(SUPPLIED MATERIAL begins)
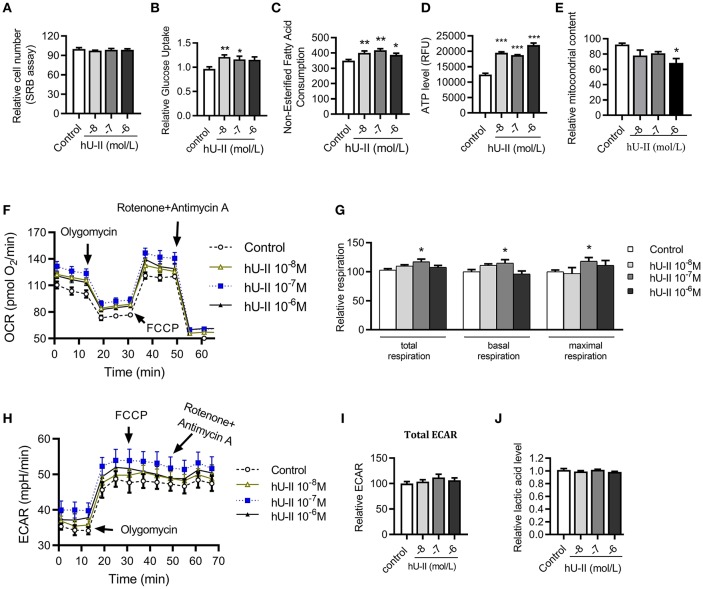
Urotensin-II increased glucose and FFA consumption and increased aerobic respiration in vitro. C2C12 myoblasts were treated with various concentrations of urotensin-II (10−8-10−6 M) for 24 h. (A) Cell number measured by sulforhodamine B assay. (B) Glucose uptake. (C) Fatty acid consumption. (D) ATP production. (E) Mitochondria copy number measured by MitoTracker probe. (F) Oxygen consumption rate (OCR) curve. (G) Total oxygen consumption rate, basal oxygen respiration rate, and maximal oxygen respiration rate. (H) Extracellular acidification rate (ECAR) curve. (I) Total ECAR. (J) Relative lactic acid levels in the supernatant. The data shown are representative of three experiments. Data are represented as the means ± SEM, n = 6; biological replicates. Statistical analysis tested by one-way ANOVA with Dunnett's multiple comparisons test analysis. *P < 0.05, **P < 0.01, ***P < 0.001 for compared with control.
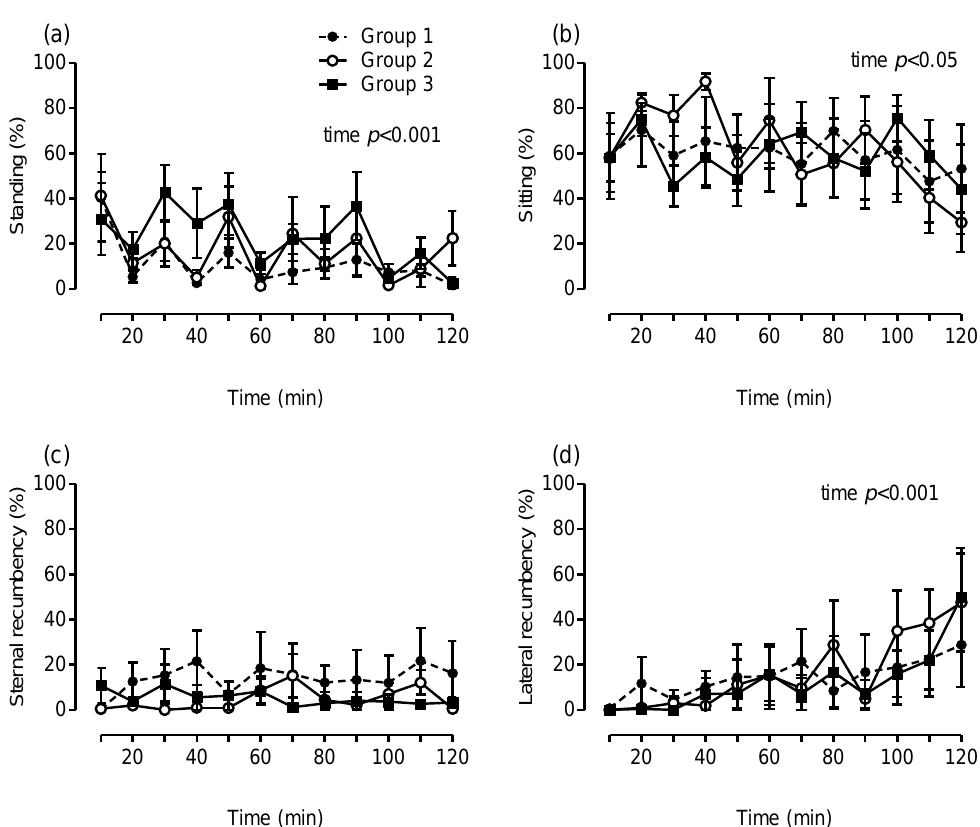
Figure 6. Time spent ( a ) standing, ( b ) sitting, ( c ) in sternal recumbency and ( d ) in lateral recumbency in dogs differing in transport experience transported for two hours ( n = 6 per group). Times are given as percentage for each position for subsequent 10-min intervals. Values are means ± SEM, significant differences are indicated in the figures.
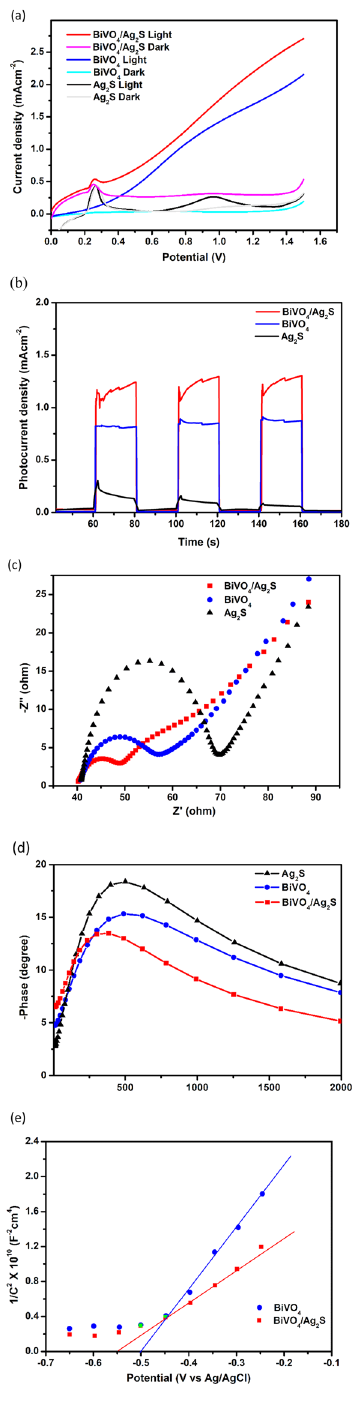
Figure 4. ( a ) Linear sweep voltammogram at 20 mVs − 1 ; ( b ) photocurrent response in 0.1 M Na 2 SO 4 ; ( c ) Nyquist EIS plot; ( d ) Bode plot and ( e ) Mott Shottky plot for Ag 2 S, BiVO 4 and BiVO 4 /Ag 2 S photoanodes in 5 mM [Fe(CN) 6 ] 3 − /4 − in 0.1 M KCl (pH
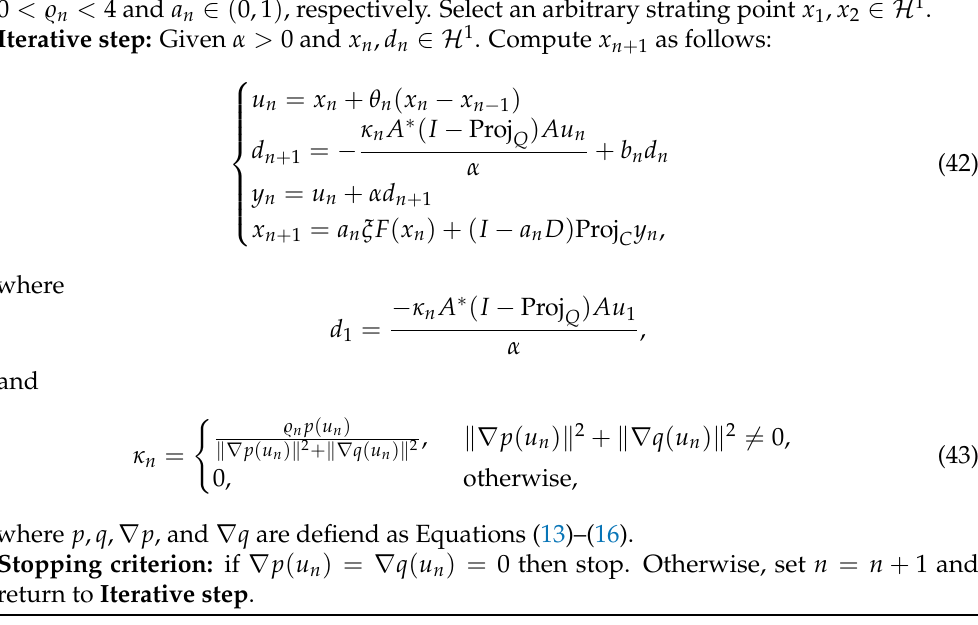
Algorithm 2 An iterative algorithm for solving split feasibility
(SUPPLIED MATERIAL ends)
# TASK STATEMENT
Set down the data above word for word, leaving every picture out.

# RESPONSE AREA
Urotensin-II increased glucose and FFA consumption and increased aerobic respiration in vitro. C2C12 myoblasts were treated with various concentrations of urotensin-II (10−8-10−6 M) for 24 h. (A) Cell number measured by sulforhodamine B assay. (B) Glucose uptake. (C) Fatty acid consumption. (D) ATP production. (E) Mitochondria copy number measured by MitoTracker probe. (F) Oxygen consumption rate (OCR) curve. (G) Total oxygen consumption rate, basal oxygen respiration rate, and maximal oxygen respiration rate. (H) Extracellular acidification rate (ECAR) curve. (I) Total ECAR. (J) Relative lactic acid levels in the supernatant. The data shown are representative of three experiments. Data are represented as the means ± SEM, n = 6; biological replicates. Statistical analysis tested by one-way ANOVA with Dunnett's multiple comparisons test analysis. *P < 0.05, **P < 0.01, ***P < 0.001 for compared with control.
Figure 6. Time spent ( a ) standing, ( b ) sitting, ( c ) in sternal recumbency and ( d ) in lateral recumbency in dogs differing in transport experience transported for two hours ( n = 6 per group). Times are given as percentage for each position for subsequent 10-min intervals. Values are means ± SEM, significant differences are indicated in the figures.
Figure 4. ( a ) Linear sweep voltammogram at 20 mVs − 1 ; ( b ) photocurrent response in 0.1 M Na 2 SO 4 ; ( c ) Nyquist EIS plot; ( d ) Bode plot and ( e ) Mott Shottky plot for Ag 2 S, BiVO 4 and BiVO 4 /Ag 2 S photoanodes in 5 mM [Fe(CN) 6 ] 3 − /4 − in 0.1 M KCl (pH
Algorithm 2 An iterative algorithm for solving split feasibility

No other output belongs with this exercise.